While the legacy of the LOB will live forever, it seems fair to ask if it’s really the LOB if only one founding member of the four who first brought it to life — free safety Earl Thomas — is still with the team next season (Brandon Browner is out of football, Sherman with the 49ers and Chancellor’s future is uncertain).
Chancellor and Thomas are the only two members of the secondary from the 2013 Super Bowl season who remain on the roster. Seattle could re-sign Byron Maxwell and DeShawn Shead, players the team appears to want to keep.
Shaquill Griffin said in an interview last month with Pro Football Talk that “the Legion of Boom is never going to be over.’’
Maybe that’s the best way to go, to keep it and give those who follow something to live up to.
2. Did Sherman sign with the 49ers to throw a thorn in the side of the Seahawks?

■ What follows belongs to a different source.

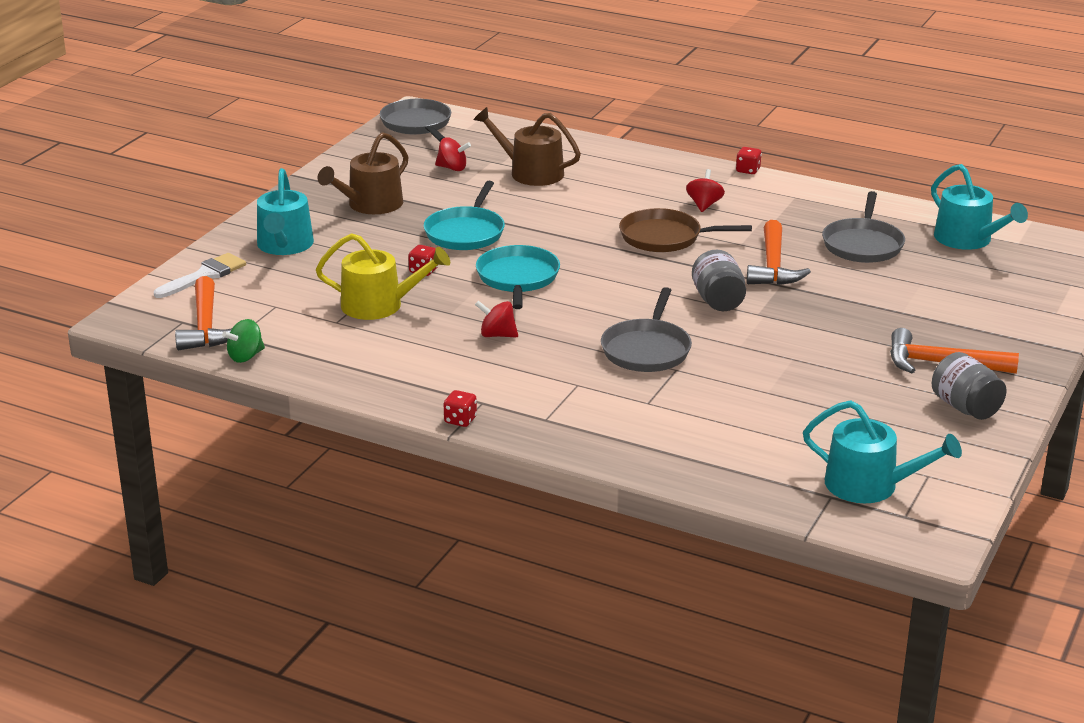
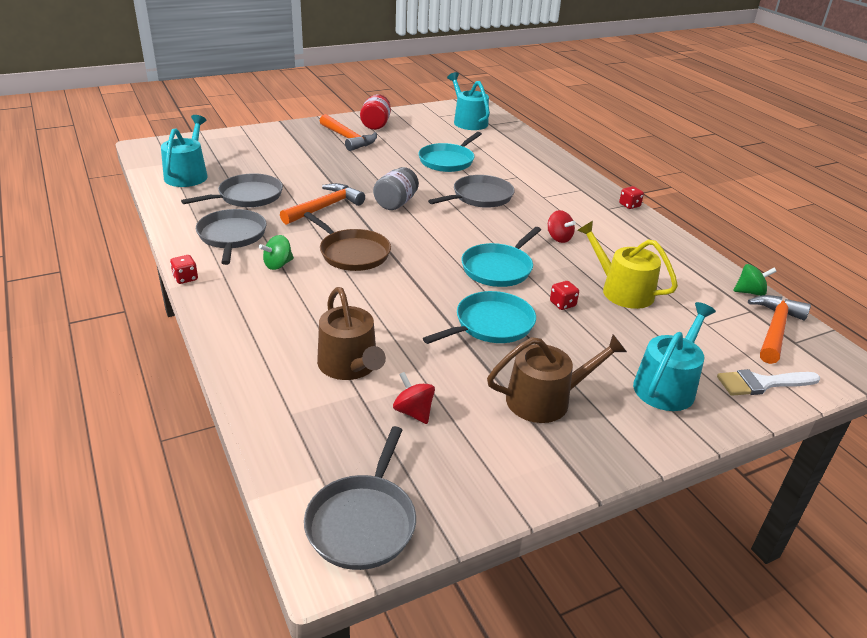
camera: 145 degrees left, 5 degrees up
(704, 205) = (278, 265): red spinning top -> green spinning top
(766, 387) = (448, 161): none -> turquoise pan
(788, 208) = (232, 236): none -> grey pan
(965, 407) = (375, 124): grey jar -> red jar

That Sherman, who is serving as his own agent, signed quickly with the first team he visited struck some as curious, especially since he also agreed to a contract that includes some heavy incentives (specifically, $2 million for 2018 in bonuses based on whether he is active on gameday, considered an exceedingly high number). Sherman could make $13 million in 2018 but also could make as little as $3 million, which is all that was guaranteed at signing. His base salary in Seattle for 2018 was $11 million.
Sherman, expected to talk to 49ers reporters on Monday, had lots of other reasons to sign with the 49ers, of course. He played for defensive coordinator Robert Saleh in Seattle from 2011-13 and as such is familiar with the scheme. He played at Stanford, so he’s familiar with the area. And it allows him to stay on the West Coast, close to his home in Los Angeles and to Seattle, where his fiancée, Ashley Moss, is from.
But Sherman is also exceedingly proud. No matter what he may say going forward, it’s hard to imagine the chance to play the Seahawks twice a year, and be with a team that could overtake them in the NFC West, wasn’t somewhere in his mind.
3. So what does Seattle do at cornerback now?
Griffin returns at right cornerback, and Seattle is expected to tender restricted free agent Justin Coleman to return as the slot corner. If Seattle re-signs Maxwell, it could bring back what was its starting trio for the final six games of 2017. Shead, a starter at right corner in 2016, could also be re-signed. And Seattle was high on DeAndre Elliott before he suffered a season-ending injury in the final exhibition game last year.
4. Will there be a big drop in play without Sherman?
The numbers indicate maybe not, and also reveal why Seattle may have been willing to part with Sherman.
Recall that both Sherman and Chancellor were lost for the season during a 22-16 win at Arizona on Nov. 9.
Seattle went just 3-4 in the seven games they missed, and that record was often cited as evidence of just how much worse the Seahawks were without those two.
Numbers, of course, can be parsed a lot of different ways, especially in a sport with as few games as the NFL.
But the most basic number used to judge passing in the NFL — passer rating — shows not a lot of difference in the games with Sherman and Chancellor and the games without them.
The Seahawks had a 76.9 defensive passer rating following the Arizona game and ended the season at 79.1. They allowed passer ratings of 100 or higher twice with their full secondary (Tennessee, Houston) and twice after (Atlanta, Jacksonville).
Maxwell returned after failed stints with the Eagles and Dolphins and looked like the player he had been before leaving in 2014 (at least in the eyes of the coaches), something that might have further reinforced to the Seahawks that their system also goes a long way toward creating success.